Given instruction |
Write out every one of the lines below word for word, but leave the pictures out.

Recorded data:
--

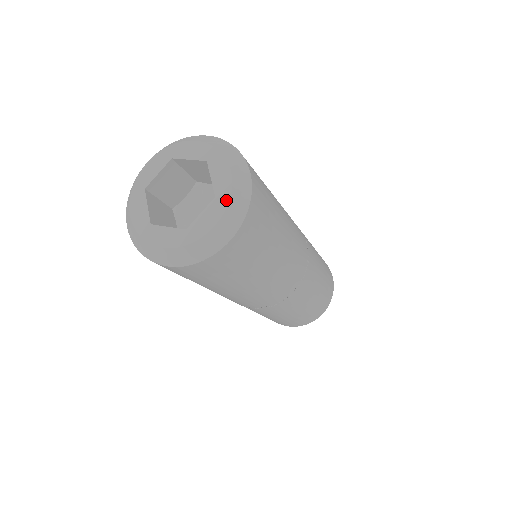
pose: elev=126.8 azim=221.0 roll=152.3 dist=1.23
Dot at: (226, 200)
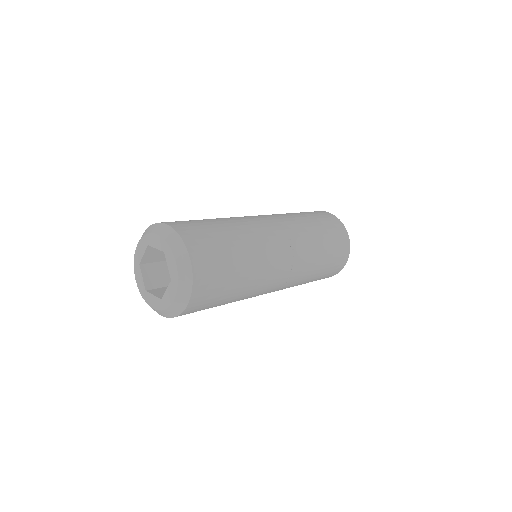
Dot at: (176, 284)
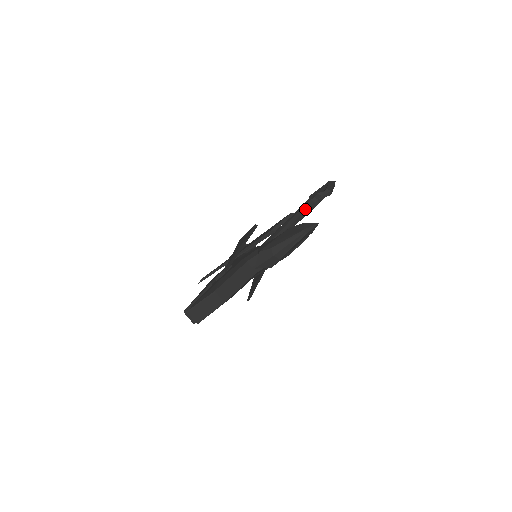
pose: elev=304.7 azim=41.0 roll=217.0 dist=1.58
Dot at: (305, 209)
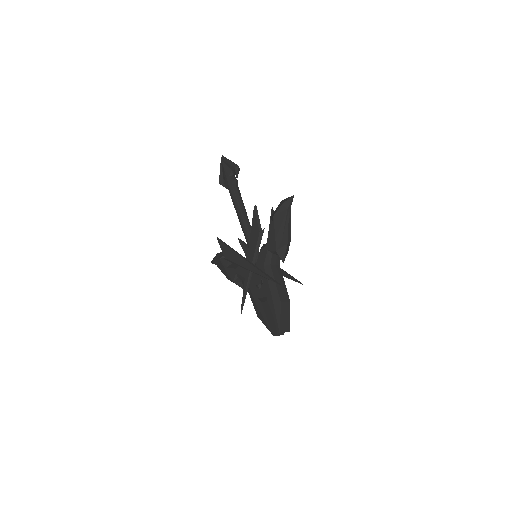
Dot at: (238, 195)
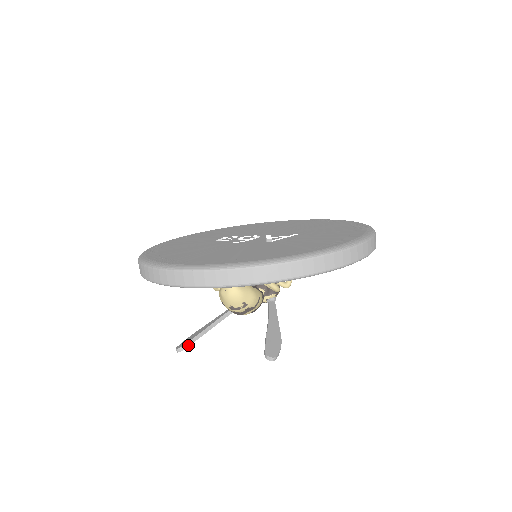
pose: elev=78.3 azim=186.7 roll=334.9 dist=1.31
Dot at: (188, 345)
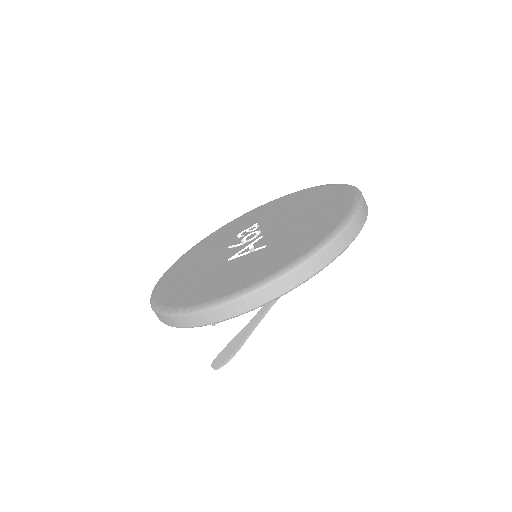
Dot at: (216, 323)
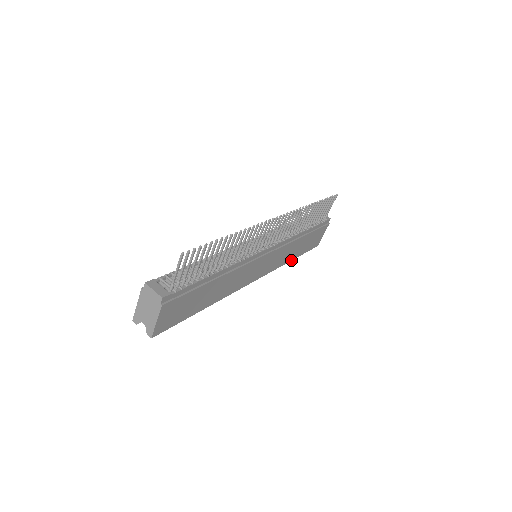
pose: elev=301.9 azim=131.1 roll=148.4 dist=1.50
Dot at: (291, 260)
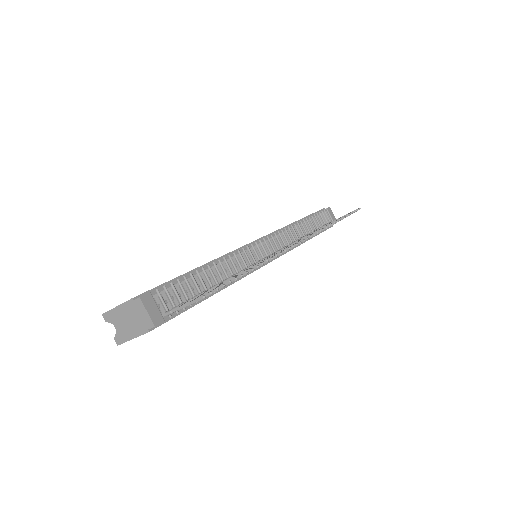
Dot at: occluded
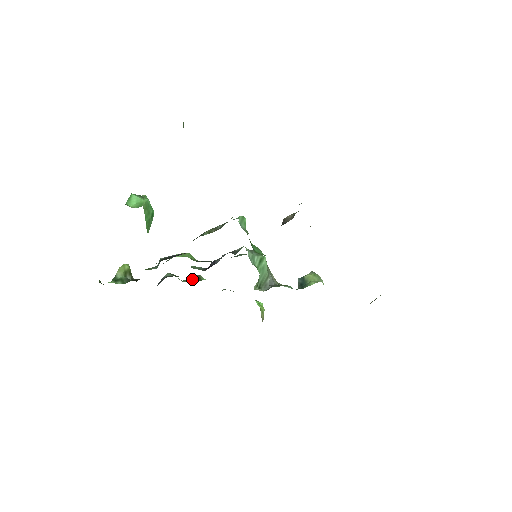
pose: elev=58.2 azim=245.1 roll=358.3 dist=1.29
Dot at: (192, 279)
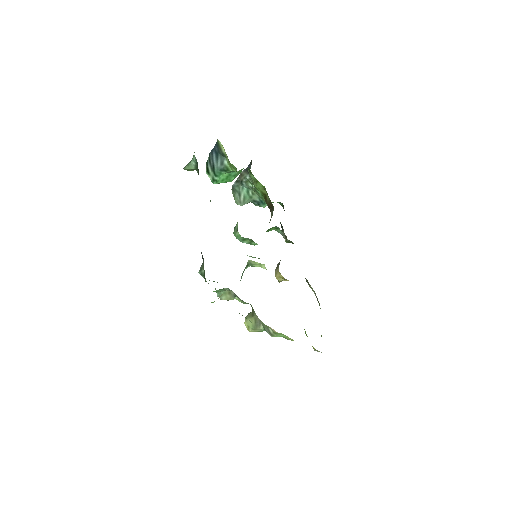
Dot at: occluded
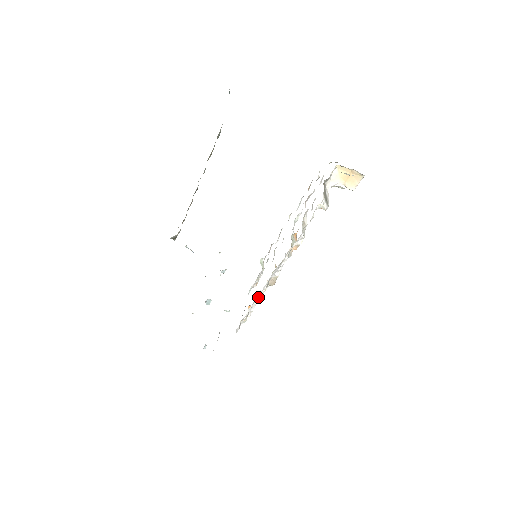
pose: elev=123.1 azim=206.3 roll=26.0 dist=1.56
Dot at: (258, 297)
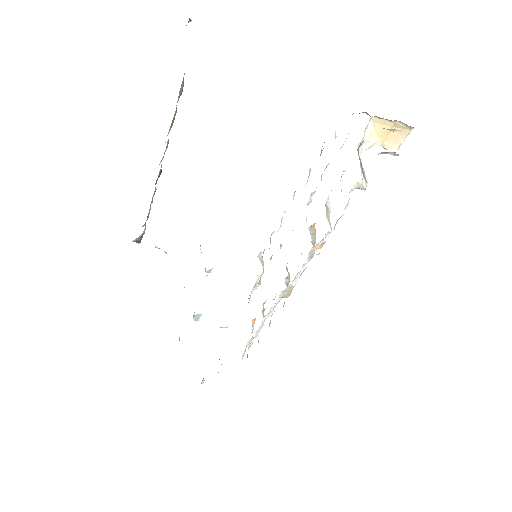
Dot at: occluded
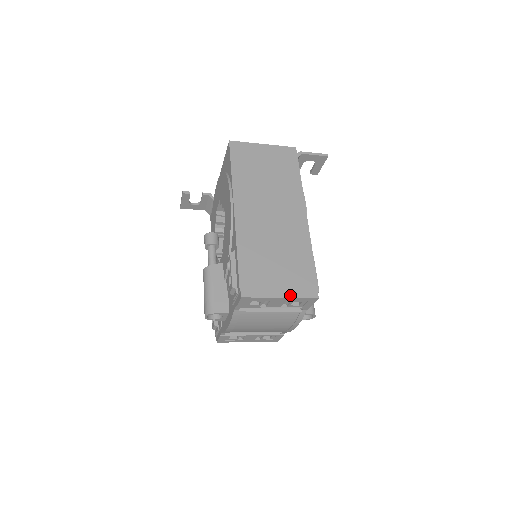
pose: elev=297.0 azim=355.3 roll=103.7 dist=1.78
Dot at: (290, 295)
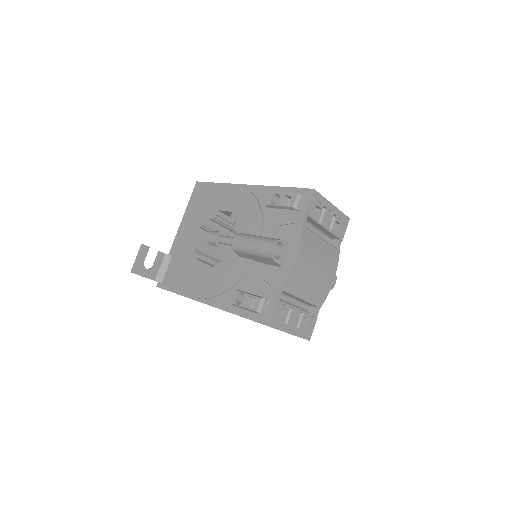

--

Solution for this exercise |
pose: elev=126.8 azim=221.0 roll=152.3 dist=1.23
Dot at: (226, 200)
Dot at: (176, 284)
pose: elev=304.7 azim=41.0 roll=217.0 dist=1.58
Dot at: (305, 209)
Dot at: (238, 195)
pose: elev=78.3 azim=186.7 roll=334.9 dist=1.31
Dot at: (188, 345)
Dot at: (216, 323)
pose: elev=301.9 azim=131.1 roll=148.4 dist=1.50
Dot at: (291, 260)
Dot at: occluded
pose: elev=58.2 azim=245.1 roll=358.3 dist=1.29
Dot at: (192, 279)
Dot at: occluded
pose: elev=123.1 azim=206.3 roll=26.0 dist=1.56
Dot at: (258, 297)
Dot at: occluded
pose: elev=297.0 azim=355.3 roll=103.7 dist=1.78
Dot at: (290, 295)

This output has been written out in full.